# DATA FOR ANALYSIS:
+++

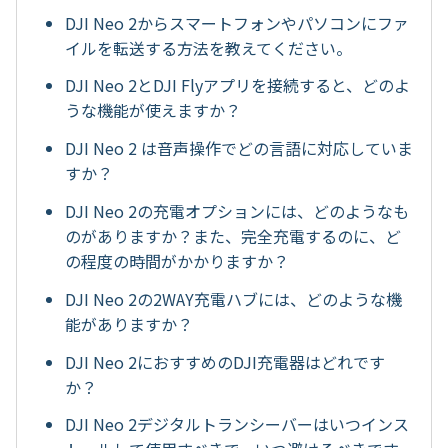
DJI Neo 2からスマートフォンやパソコンにファ
イルを転送する方法を教えてください。
DJI Neo 2とDJI Flyアプリを接続すると、どのよ
うな機能が使えますか？
DJI Neo 2 は音声操作でどの言語に対応していま
すか？
DJI Neo 2の充電オプションには、どのようなも
のがありますか？また、完全充電するのに、ど
の程度の時間がかかりますか？
DJI Neo 2の2WAY充電ハブには、どのような機
能がありますか？
DJI Neo 2におすすめのDJI充電器はどれです
か？
DJI Neo 2デジタルトランシーバーはいつインス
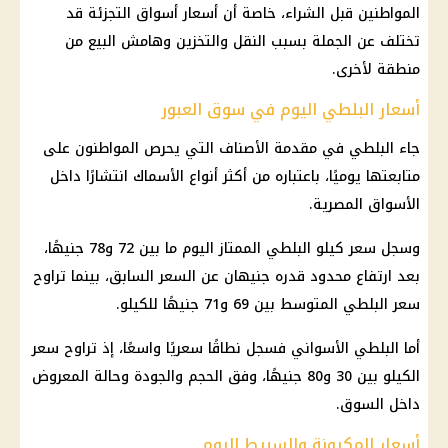
المواطنين قبل الشراء، خاصة أن أسعار أسواق التجزئة قد
تختلف عن الجملة بسبب النقل والتخزين وهامش البيع من
منطقة لأخرى.
أسعار البلطي اليوم في سوق العبور
جاء البلطي في مقدمة الأصناف التي يحرص المواطنون على
متابعتها يوميًا، باعتباره من أكثر أنواع الأسماك انتشارًا داخل
الأسواق المصرية.
وسجل سعر كيلو البلطي الممتاز اليوم ما بين 72 و78 جنيهًا،
بعد ارتفاع محدود قدره جنيهان عن السعر السابق، بينما تراوح
سعر البلطي المتوسط بين 69 و71 جنيهًا للكيلو.
أما البلطي الأسواني فسجل نطاقًا سعريًا واسعًا، إذ تراوح سعر
الكيلو بين 30 و80 جنيهًا، وفق الحجم والجودة وحالة المعروض
داخل السوق.
أسعار المكرونة والسبيط اليوم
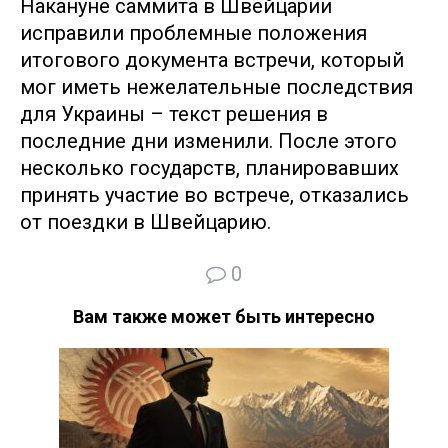
Накануне саммита в Швейцарии
исправили проблемные положения
итогового документа встречи, который
мог иметь нежелательные последствия
для Украины – текст решения в
последние дни изменили. После этого
несколько государств, планировавших
принять участие во встрече, отказались
от поездки в Швейцарию.
0
Вам также может быть интересно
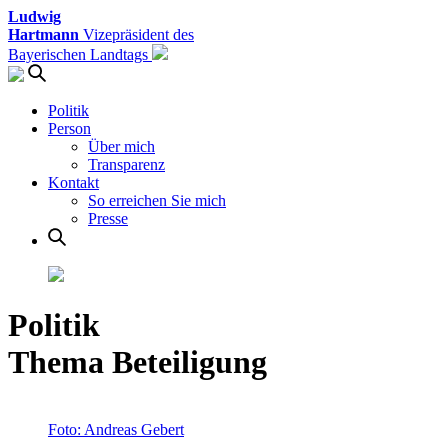
Ludwig
Hartmann
Vizepräsident des
Bayerischen Landtags
Politik
Person
Über mich
Transparenz
Kontakt
So erreichen Sie mich
Presse
Politik
Thema Beteiligung
Foto: Andreas Gebert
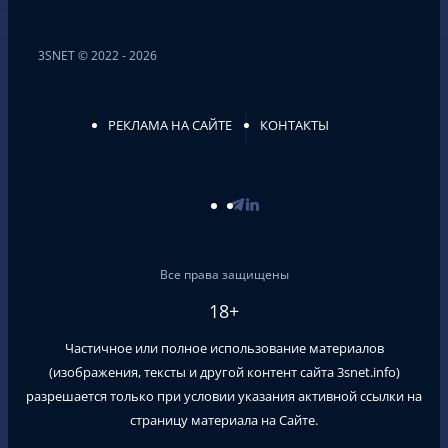
3SNET © 2022 - 2026
РЕКЛАМА НА САЙТЕ
КОНТАКТЫ
Все права защищены
18+
Частичное или полное использование материалов
(изображения, тексты и другой контент сайта
3snet.info
)
разрешается только при условии указания активной ссылки на
страницу материала на Сайте.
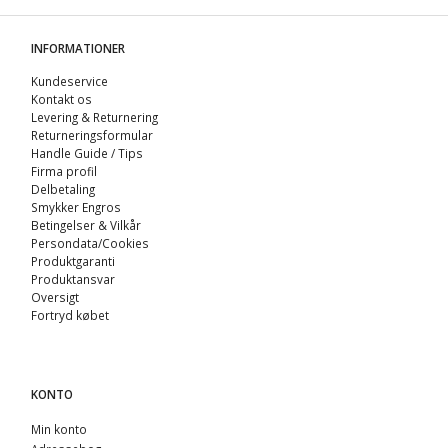
INFORMATIONER
Kundeservice
Kontakt os
Levering & Returnering
Returneringsformular
Handle Guide / Tips
Firma profil
Delbetaling
Smykker Engros
Betingelser & Vilkår
Persondata/Cookies
Produktgaranti
Produktansvar
Oversigt
Fortryd købet
KONTO
Min konto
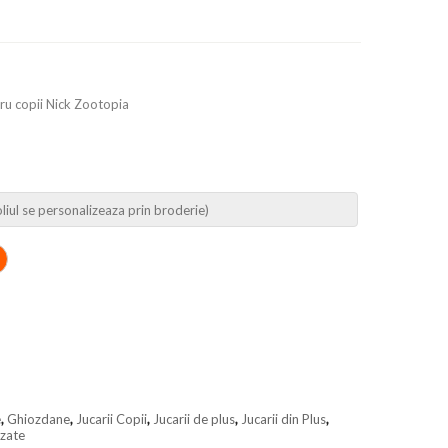
ru copii Nick Zootopia
e
,
Ghiozdane
,
Jucarii Copii
,
Jucarii de plus
,
Jucarii din Plus
,
izate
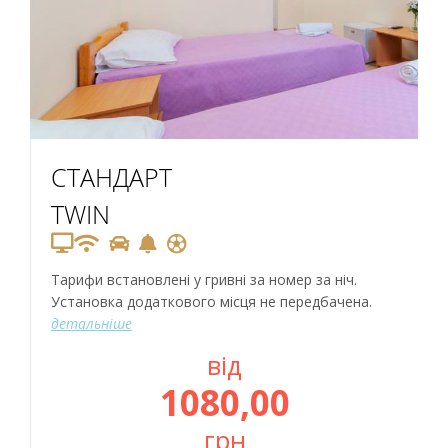
СТАНДАРТ
TWIN
Тарифи встановлені у гривні за номер за ніч.
Установка додаткового місця не передбачена.
детальніше
від
1080,00
грн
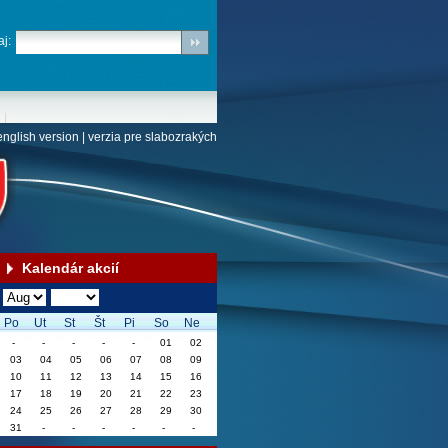
j:
english version
|
verzia pre slabozrakých
Kalendár akcií
Po
Ut
St
Št
Pi
So
Ne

+++

# WHAT THIS TASK INVOLVES:
The word "Jucarii" appears on some lines of the data above; say how many such lines there are, with nothing else.

# FINISHED TASK:
3